Myopenic obesity determined by visceral fat area strongly predicts long-term mortality in cirrhosis

• Published in: Clinical nutrition (Edinburgh, Scotland) Vol. 40; no. 4; pp. 1983 - 1989
• Main Authors: Feng, Hongjuan, Wang, Xiaoyu, Zhao, Tianming, Mao, Lihong, Hui, Yangyang, Fan, Xiaofei, Lin, Lin, Zhao, Wei, Jiang, Kui, Wang, Bangmao, Yu, Qingxiang, Zhang, Jie, Sun, Chao
• Format: Journal Article
• Language: English
• Published: England Elsevier Ltd 01.04.2021
• Subjects: Body composition; Cirrhosis; Myopenic obesity; Visceral fat area; Myopenic obesity; Cirrhosis; Visceral fat area; Body composition
• ISSN: 0261-5614; 1532-1983
• DOI: 10.1016/j.clnu.2020.09.016

The impact of changes in body composition has proved to correlate with outcomes in cirrhosis, however, numerous issues remain elusive. The present study aimed to investigate the prognostic value of myopenic obesity (MO) on long-term mortality in cirrhosis.
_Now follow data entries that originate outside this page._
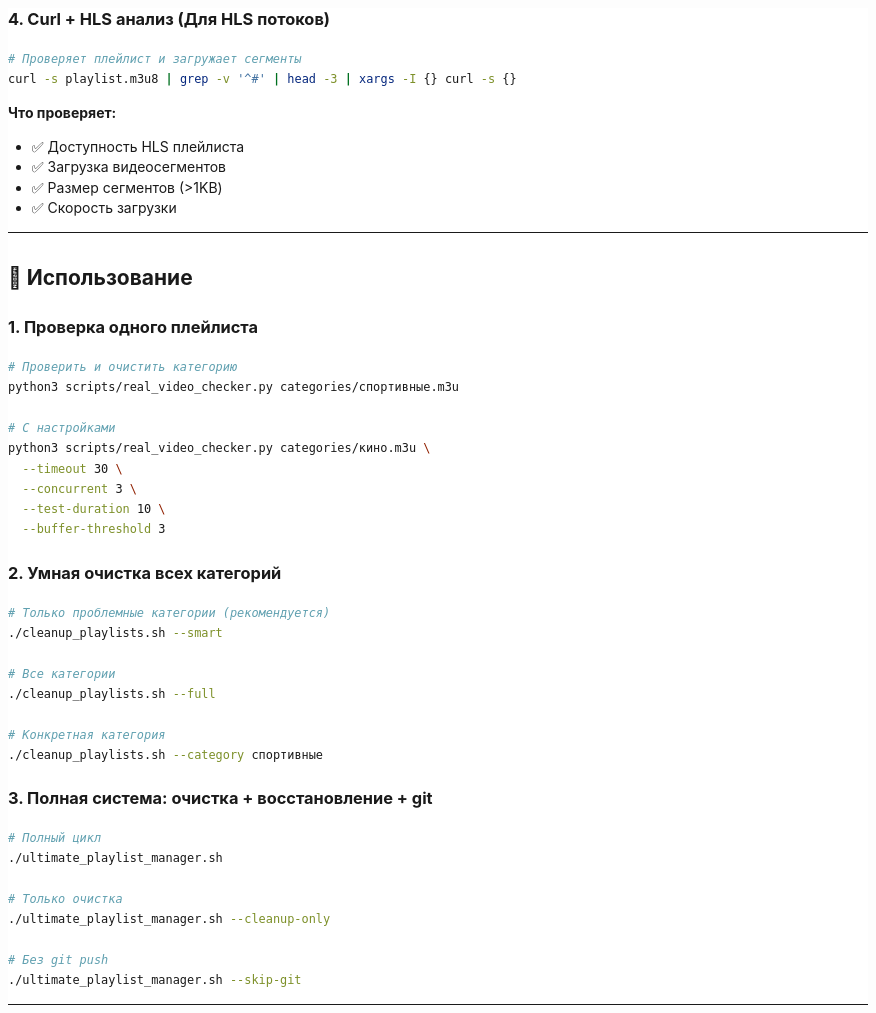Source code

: ### 4. **Curl + HLS анализ** (Для HLS потоков)
```bash
# Проверяет плейлист и загружает сегменты
curl -s playlist.m3u8 | grep -v '^#' | head -3 | xargs -I {} curl -s {}
```
**Что проверяет:**
- ✅ Доступность HLS плейлиста
- ✅ Загрузка видеосегментов
- ✅ Размер сегментов (>1KB)
- ✅ Скорость загрузки

---

## 🚀 Использование

### 1. **Проверка одного плейлиста**
```bash
# Проверить и очистить категорию
python3 scripts/real_video_checker.py categories/спортивные.m3u

# С настройками
python3 scripts/real_video_checker.py categories/кино.m3u \
  --timeout 30 \
  --concurrent 3 \
  --test-duration 10 \
  --buffer-threshold 3
```

### 2. **Умная очистка всех категорий**
```bash
# Только проблемные категории (рекомендуется)
./cleanup_playlists.sh --smart

# Все категории
./cleanup_playlists.sh --full

# Конкретная категория
./cleanup_playlists.sh --category спортивные
```

### 3. **Полная система: очистка + восстановление + git**
```bash
# Полный цикл
./ultimate_playlist_manager.sh

# Только очистка
./ultimate_playlist_manager.sh --cleanup-only

# Без git push
./ultimate_playlist_manager.sh --skip-git
```

---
We retrospectively analyzed 200 patients with cirrhosis. Body composition parameters including skeletal muscle index (SMI) and visceral fat area (VFA) were estimated by computed tomography images at the third lumbar vertebra level. We defined MO as a low SMI (male: SMI < 46.96 cm2/m2 and female: SMI < 32.46 cm2/m2) with BMI ≥ 25 kg/m2 or VFA ≥ 100 cm2 according to our previous publication. Patients were categorized into one of four body composition groups in terms of the presence or absence of myopenia and obesity. On the basis of VFA or BMI, the four group comparison demonstrated the prognosis was poor in MO, followed by myopenic/nonobesity (MN), nonmyopenic/obesity and nonmyopenic/nonobesity, in that order (log-rank test). Multivariate Cox analysis identified that MO (HR 2.498; 95% CI, 1.214–5.140; P = 0.013), MN (HR 2.763; 95% CI, 1.244–6.134; P = 0.013), age (HR 3.035; 95% CI, 1.904–4.839; P < 0.001), neutrophil-to-lymphocyte ratio (HR 1.142; 95% CI, 1.082–1.207; P < 0.001) and MELD (HR 1.140; 95% CI, 1.066–1.219; P = 0.001) were independently associated with 2-year mortality according to VFA classification. MO was an independent predictor of higher long-term mortality in cirrhosis. Prevention strategies by reducing visceral fat obesity rather than BMI should be the optimal target for MO management.